The worst-case scenario: False security
It’s one thing to use an antibody test academically to investigate the virus — where it spreads and how people’s bodies fight it off. It’s another thing to rely on it to shape public policy and determine who should take on greater risks of exposure — which is what Newsom has hinted at.
Newsom said last week that testing for antibodies “is all part of our strategy to get people … back into some semblance of normalcy.”
But it’s still too early for Felgner to be completely comfortable with that idea. Antibody responses vary from person to person. Some may not make enough or send the right kinds to the lungs to fight off the virus.
“That’s what gives everybody who works on the science a queasy feeling of insecurity — because there are so many obvious things that need to be checked, to get confidence in this,” Felgner said. “And we don’t have those answers yet.”

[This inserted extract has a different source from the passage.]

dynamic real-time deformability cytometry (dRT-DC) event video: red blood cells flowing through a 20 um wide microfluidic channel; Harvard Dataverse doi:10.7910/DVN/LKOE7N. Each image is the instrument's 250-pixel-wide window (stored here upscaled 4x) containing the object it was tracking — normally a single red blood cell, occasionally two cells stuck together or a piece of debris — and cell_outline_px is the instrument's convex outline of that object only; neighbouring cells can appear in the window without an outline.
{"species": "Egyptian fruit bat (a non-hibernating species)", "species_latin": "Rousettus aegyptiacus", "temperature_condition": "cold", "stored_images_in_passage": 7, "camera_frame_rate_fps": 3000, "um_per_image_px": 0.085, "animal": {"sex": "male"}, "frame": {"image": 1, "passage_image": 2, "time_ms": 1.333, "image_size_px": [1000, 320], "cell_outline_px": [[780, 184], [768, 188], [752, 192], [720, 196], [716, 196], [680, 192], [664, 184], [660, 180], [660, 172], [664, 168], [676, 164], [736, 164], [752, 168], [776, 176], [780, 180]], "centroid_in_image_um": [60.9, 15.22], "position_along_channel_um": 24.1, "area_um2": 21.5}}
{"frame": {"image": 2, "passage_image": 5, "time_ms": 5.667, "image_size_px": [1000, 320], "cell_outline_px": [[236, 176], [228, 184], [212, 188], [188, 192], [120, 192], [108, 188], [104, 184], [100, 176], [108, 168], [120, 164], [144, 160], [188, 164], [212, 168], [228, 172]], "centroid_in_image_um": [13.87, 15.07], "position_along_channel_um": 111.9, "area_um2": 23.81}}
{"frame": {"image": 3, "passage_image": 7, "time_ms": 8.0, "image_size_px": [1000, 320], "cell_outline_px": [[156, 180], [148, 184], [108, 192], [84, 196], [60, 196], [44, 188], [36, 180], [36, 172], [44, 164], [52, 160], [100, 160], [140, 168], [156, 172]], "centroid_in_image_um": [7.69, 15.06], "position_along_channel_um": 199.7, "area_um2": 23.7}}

Still, those answers are coming. Felgner’s team is planning to survey healthcare workers over time for a constellation of antibodies. The goal is to compare these antibody fingerprints to symptoms to understand why some get severe disease and others escape relatively symptoms-free.
Inaccurate tests could put people at risk if the results indicate that someone has antibodies, when in fact they don’t — a result known as a false-positive. That could happen if a test detects antibodies against other coronaviruses, like the ones that cause colds, and misinterprets them as antibodies against the novel coronavirus.
“So suddenly you’re getting a lot of positives where you shouldn’t and people falsely think they’re protected,” Norris said. “That would be the worst case scenario.”
That’s why researchers around the state are carefully vetting which tests to use. Nam Tran, associate professor and senior director of clinical pathology at UC Davis, said his team is working with a Southern California company called Diazyme to develop an in-house antibody test.
“I’ve received over 100 emails from numerous manufacturers — some I’ve never even heard of before,” Tran said. “You don’t want to jump on it out of desperation and have a bad test. Can you imagine I tell a patient or an employee ‘Oh, you’re immune to covid-19,’ and it turns out they weren’t weren’t? We can’t do that.”